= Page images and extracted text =
Segment Open
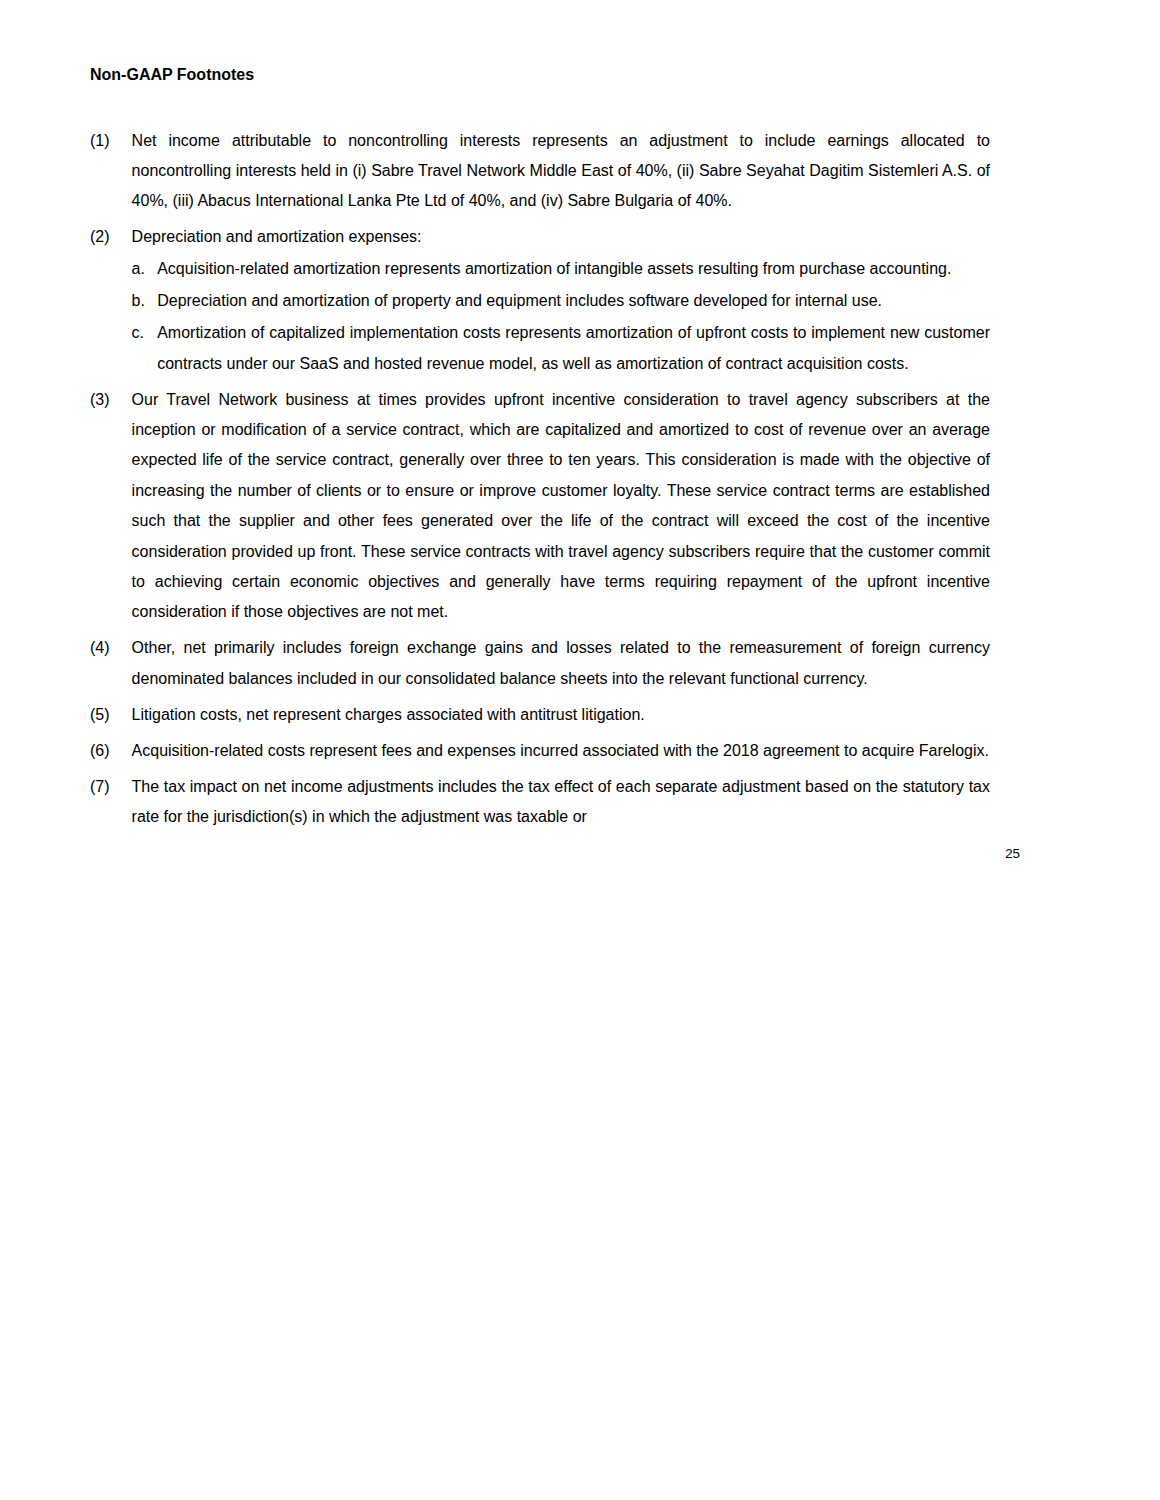Non-GAAP Footnotes
Net income attributable to noncontrolling interests represents an adjustment to include earnings allocated to noncontrolling interests held in (i) Sabre Travel Network Middle East of 40%, (ii) Sabre Seyahat Dagitim Sistemleri A.S. of 40%, (iii) Abacus International Lanka Pte Ltd of 40%, and (iv) Sabre Bulgaria of 40%.
Depreciation and amortization expenses:
a. Acquisition-related amortization represents amortization of intangible assets resulting from purchase accounting.
b. Depreciation and amortization of property and equipment includes software developed for internal use.
c. Amortization of capitalized implementation costs represents amortization of upfront costs to implement new customer contracts under our SaaS and hosted revenue model, as well as amortization of contract acquisition costs.
Our Travel Network business at times provides upfront incentive consideration to travel agency subscribers at the inception or modification of a service contract, which are capitalized and amortized to cost of revenue over an average expected life of the service contract, generally over three to ten years. This consideration is made with the objective of increasing the number of clients or to ensure or improve customer loyalty. These service contract terms are established such that the supplier and other fees generated over the life of the contract will exceed the cost of the incentive consideration provided up front. These service contracts with travel agency subscribers require that the customer commit to achieving certain economic objectives and generally have terms requiring repayment of the upfront incentive consideration if those objectives are not met.
Other, net primarily includes foreign exchange gains and losses related to the remeasurement of foreign currency denominated balances included in our consolidated balance sheets into the relevant functional currency.
Litigation costs, net represent charges associated with antitrust litigation.
Acquisition-related costs represent fees and expenses incurred associated with the 2018 agreement to acquire Farelogix.
The tax impact on net income adjustments includes the tax effect of each separate adjustment based on the statutory tax rate for the jurisdiction(s) in which the adjustment was taxable or
25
Segment Closed
= INSTRUCTIONS FOR THE TASK =
Return all lines in the entries above that carry the word "related".

= SOLUTION FOR THIS TASK =
a. Acquisition-related amortization represents amortization of intangible assets resulting from purchase accounting.
Other, net primarily includes foreign exchange gains and losses related to the remeasurement of foreign currency denominated balances included in our consolidated balance sheets into the relevant functional currency.
Acquisition-related costs represent fees and expenses incurred associated with the 2018 agreement to acquire Farelogix.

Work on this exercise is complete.